We are puzzled by Graber’s suggestion that there are “diminish[ing] intellectual returns” in the Dworkin/Fleming/McClain (and Sotirios Barber) project of interpreting the Constitution so as to make it the best it can be. He says that “constitutional theory ought to focus on avoiding really bad injustices” or “constitutional evils.” Here Graber, like Thomas Hobbes, eschews the summum bonum and replaces it with the summum malum. We would argue that one way to avoid bad injustices or constitutional evils is to interpret the Constitution in its best light. Another way is to renounce debilitating skepticism and to join in our civic liberal project of arguing for inculcating civic virtue and promoting moral goods that are preconditions for responsible citizenship and a healthy liberal democracy.

Graber closes by urging constitutional theorists to turn to the “most fundamental threats” in our current political predicament, stating: “In present circumstances, I would prefer constitutional theory that helps us reach the happy ending of an intelligent budget process than one more concerned with the precise ways abortion can and cannot be regulated.” We share his concern with such issues. In fact, one of us (Fleming) is organizing a conference to be held at Boston University School of Law this fall on “America’s Political Dysfunction: Constitutional Connections, Causes, and Cures.” The conference will ask whether and, if so, how the Constitution has contributed to political dysfunction, including exacerbating the “crisis of governance” (which includes inability to maintain an “intelligent budget process”).

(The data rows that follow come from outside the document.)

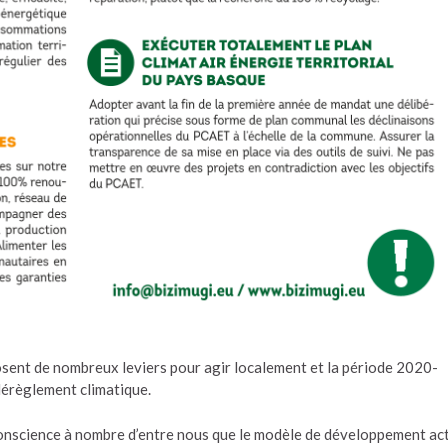
ent de nombreux leviers pour agir localement et la période 2020-
dérèglement climatique.
conscience à nombre d’entre nous que le modèle de développement ac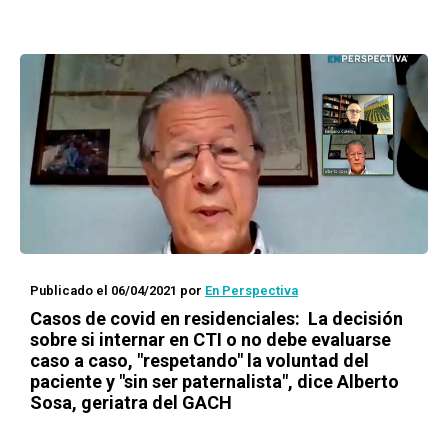
Publicado el 06/04/2021
por
En Perspectiva
Casos de covid en residenciales: La decisión
sobre si internar en CTI o no debe evaluarse
caso a caso, "respetando" la voluntad del
paciente y "sin ser paternalista", dice Alberto
Sosa, geriatra del GACH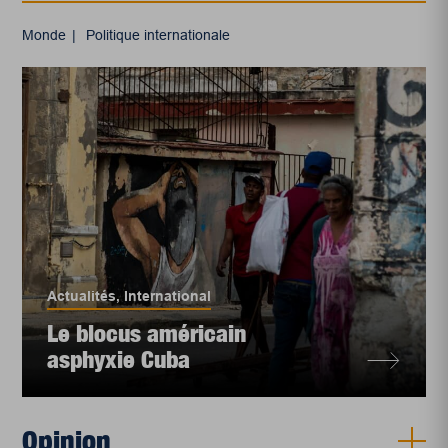
Monde
Politique internationale
Actualités
,
International
Le blocus américain
asphyxie Cuba
Opinion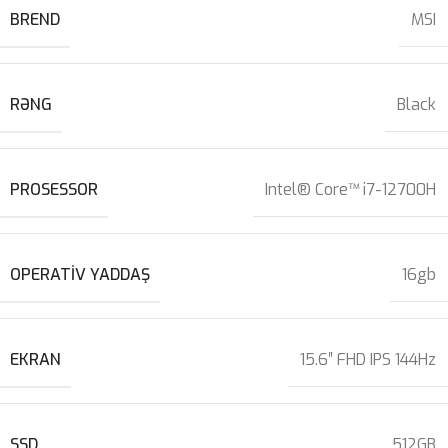
BREND
MSI
RƏNG
Black
PROSESSOR
Intel® Core™ i7-12700H
OPERATIV YADDAŞ
16gb
EKRAN
15.6″ FHD IPS 144Hz
SSD
512GB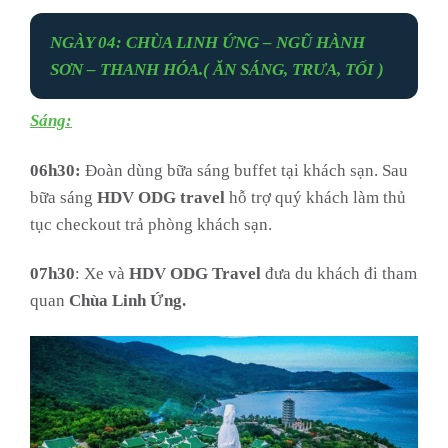
NGÀY 04: CHÙA LINH ỨNG – NGŨ HÀNH
SƠN – THANH HÓA.
( ĂN SÁNG, TRƯA, TỐI )
Sáng:
06h30:
Đoàn dùng bữa sáng buffet tại khách sạn. Sau
bữa sáng
HDV ODG travel
hỗ trợ quý khách làm thủ
tục checkout trả phòng khách sạn.
07h30
: Xe và
HDV
ODG Travel
đưa du khách đi tham
quan
Chùa Linh Ứng.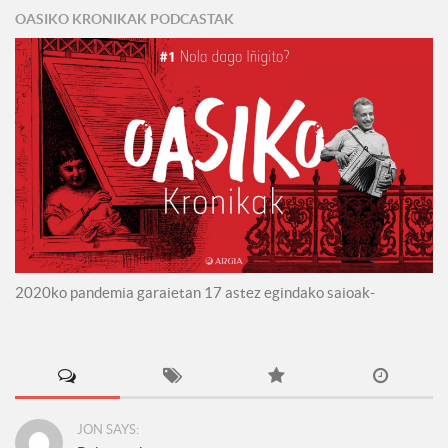
OASIKO KRONIKAK PODCASTAK
2020ko pandemia garaietan 17 astez egindako saioak-
JON SAYS:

We are dubious about whether the Constitution (as distinguished from larger forces in the political culture) has caused or significantly contributed to current dysfunction in the budget process. Perhaps the Constitution has done so by failing to prevent developments in the electoral system and campaign finance that have facilitated the polarization of American politics. Or perhaps the Constitution has contributed to such dysfunction more generally through adopting the Madisonian strategy in The Federalist No. 51 – “supplying . . . the defect of better motives” by relying upon checks and balances and making “[a]mbition . . . counteract ambition” – rather than by also pursuing the mildly perfectionist strategy of inculcating civic virtues that are necessary for responsible citizenship and for the success of the constitutional order.

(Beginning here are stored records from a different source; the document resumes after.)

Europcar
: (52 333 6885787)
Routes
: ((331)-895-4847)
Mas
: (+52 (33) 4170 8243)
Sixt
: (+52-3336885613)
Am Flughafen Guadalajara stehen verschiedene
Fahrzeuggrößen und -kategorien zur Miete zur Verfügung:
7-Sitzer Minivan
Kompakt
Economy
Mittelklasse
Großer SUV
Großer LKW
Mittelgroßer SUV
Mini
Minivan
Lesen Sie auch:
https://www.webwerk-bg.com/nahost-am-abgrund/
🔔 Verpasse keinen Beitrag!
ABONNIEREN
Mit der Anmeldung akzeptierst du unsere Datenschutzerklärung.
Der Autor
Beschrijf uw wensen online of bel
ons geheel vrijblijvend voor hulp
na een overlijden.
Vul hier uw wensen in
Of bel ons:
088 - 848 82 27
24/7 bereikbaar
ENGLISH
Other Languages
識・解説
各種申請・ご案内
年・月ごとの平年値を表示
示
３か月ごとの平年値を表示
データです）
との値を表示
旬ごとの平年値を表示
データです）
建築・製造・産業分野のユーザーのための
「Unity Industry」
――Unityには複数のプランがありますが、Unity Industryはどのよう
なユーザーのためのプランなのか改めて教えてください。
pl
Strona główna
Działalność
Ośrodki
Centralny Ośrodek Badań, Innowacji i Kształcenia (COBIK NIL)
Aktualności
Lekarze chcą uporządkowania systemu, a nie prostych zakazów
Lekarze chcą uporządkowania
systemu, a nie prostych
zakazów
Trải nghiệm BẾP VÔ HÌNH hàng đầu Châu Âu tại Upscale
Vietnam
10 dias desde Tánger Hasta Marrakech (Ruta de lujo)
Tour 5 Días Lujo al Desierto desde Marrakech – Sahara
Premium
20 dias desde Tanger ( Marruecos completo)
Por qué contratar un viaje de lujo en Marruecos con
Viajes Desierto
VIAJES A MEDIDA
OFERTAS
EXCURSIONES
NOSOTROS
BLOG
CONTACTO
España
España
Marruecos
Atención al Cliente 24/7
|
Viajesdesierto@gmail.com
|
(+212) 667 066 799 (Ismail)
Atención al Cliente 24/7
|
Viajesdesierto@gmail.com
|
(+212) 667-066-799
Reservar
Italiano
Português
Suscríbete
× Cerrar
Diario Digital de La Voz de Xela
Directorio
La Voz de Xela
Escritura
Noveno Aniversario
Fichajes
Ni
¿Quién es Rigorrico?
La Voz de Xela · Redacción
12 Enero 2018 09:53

We are even more dubious about whether any constitutional theory would “help[] us reach the happy ending of an intelligence budget process.” Perhaps constitutional theory concerned with institutional design could help us by designing structures to promote a more “intelligent budget process.” And perhaps political scientists could help us by proposing ways of improving the political culture by, for example, building social capital (as Robert Putnam does). We would encourage such projects. We just don’t see ourselves as fiddling while Rome burns by focusing on securing ordered liberty through addressing the relationships among rights, responsibilities, and virtues.

In closing, we implore Graber (not to mention Sandy Levinson, who confesses to having lost interest in constitutional interpretation and rights in favor of focusing on the “hard-wired features of the structural Constitution”) to overcome their “impatience” and skepticism concerning projects like ours. While they express their impatience and skepticism, the battles among competing theories of constitutional interpretation and concerning whether certain controversial basic liberties should be protected continue unabated. If liberals and progressives turn their backs on these issues, we fear that they will end up fighting those battles with one hand tied behind their backs, to the detriment of securing ordered liberty, equal citizenship for all, and other good constitutional ends.